Civil fraud, deceit and misrepresentation are part of Civil Code Sections 1709, 1710 and 1572 and 1573. You must plead FRAUD specifically, flat out right to the point. Stansfield v. Starkey (1990) 220 Cal.App.3d 59, 74; Nagy v. Nagy (1989) 210 Cal.App.3d 1262, 1268)
You must prove each element of a "fraud claim" factually and specifically. (Hall v. Department of Adoptions (1975) 47 Cal.App.3d 898, 904; Cooper v. Equity General Insurance (1990) 219 Cal.App.3d 1252, 1262.)
To obtain damages for these infringements, you must PROVE each of the following ELEMENTS:
1. the actual misrepresentation 2. knowledge that either it was known to be a misrepresentation, or the party "SHOULD HAVE KNOWN" that it was misrepresentation 3,. An intention to defraud (mostly showing how the organization, entity or individual attempted to "induce" reliance on the false information, 4. justifiable reliance on that information to the degree that "you" the "victim" relied upon it in whole or part and finally 5. the resulting damage done by the misrepresentation.
However, it's important to note, that "misrepresentation" can be verbal, written or even "implied" by conduct. (Thrifty-Tel, Inc. v. Bezenek (1996) 46 Cal.App.4th 1559, 1567.)
“…false representations made recklessly and without regard for their truth in order to induce action by another are the equivalent of misrepresentations knowingly and intentionally uttered.” (Yellow Creek Logging Corp. v. Dare (1963) 216 Cal.App.2d 50, 55.)

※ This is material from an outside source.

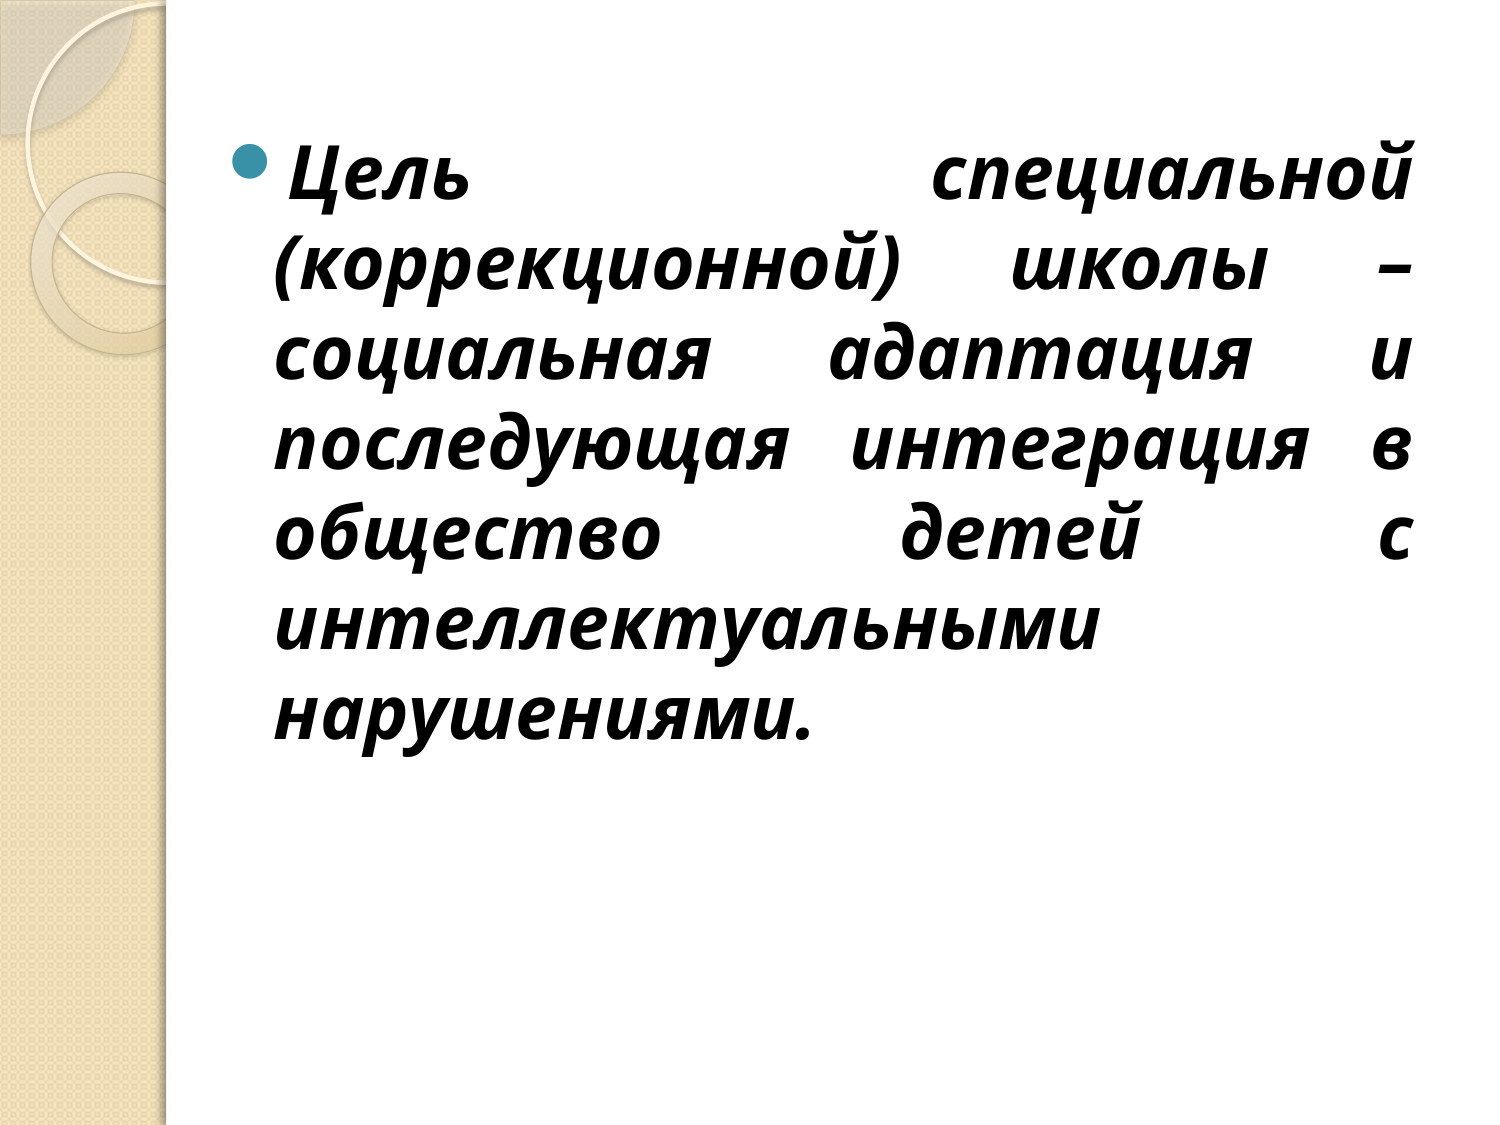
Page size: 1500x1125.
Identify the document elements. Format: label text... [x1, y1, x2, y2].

list Цель специальной (коррекционной) школы – социальная адаптация и последующая интеграция в общество детей с интеллектуальными нарушениями. [199, 117, 1430, 905]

U.S.C 17 § 512(f) provides for penalties for the deliberate misrepresentation of "alleged" copyright or trademark infringements, even when the party making that said complain "believes it to be true" but "SHOULD HAVE KNOWN" that it was not. Ooops, error, does occur, and these aren't considered "deliberate misrepresentations" but errors. When license counsel makes "error" outside of "good faith" and what is an obvious and deliberate attempt to silence and infringe upon "FAIR USE" (U.S.C. 17 § 107) by "party" who "SHOULD HAVE KNOWN" better.. we still have a cause of action for a tort claim.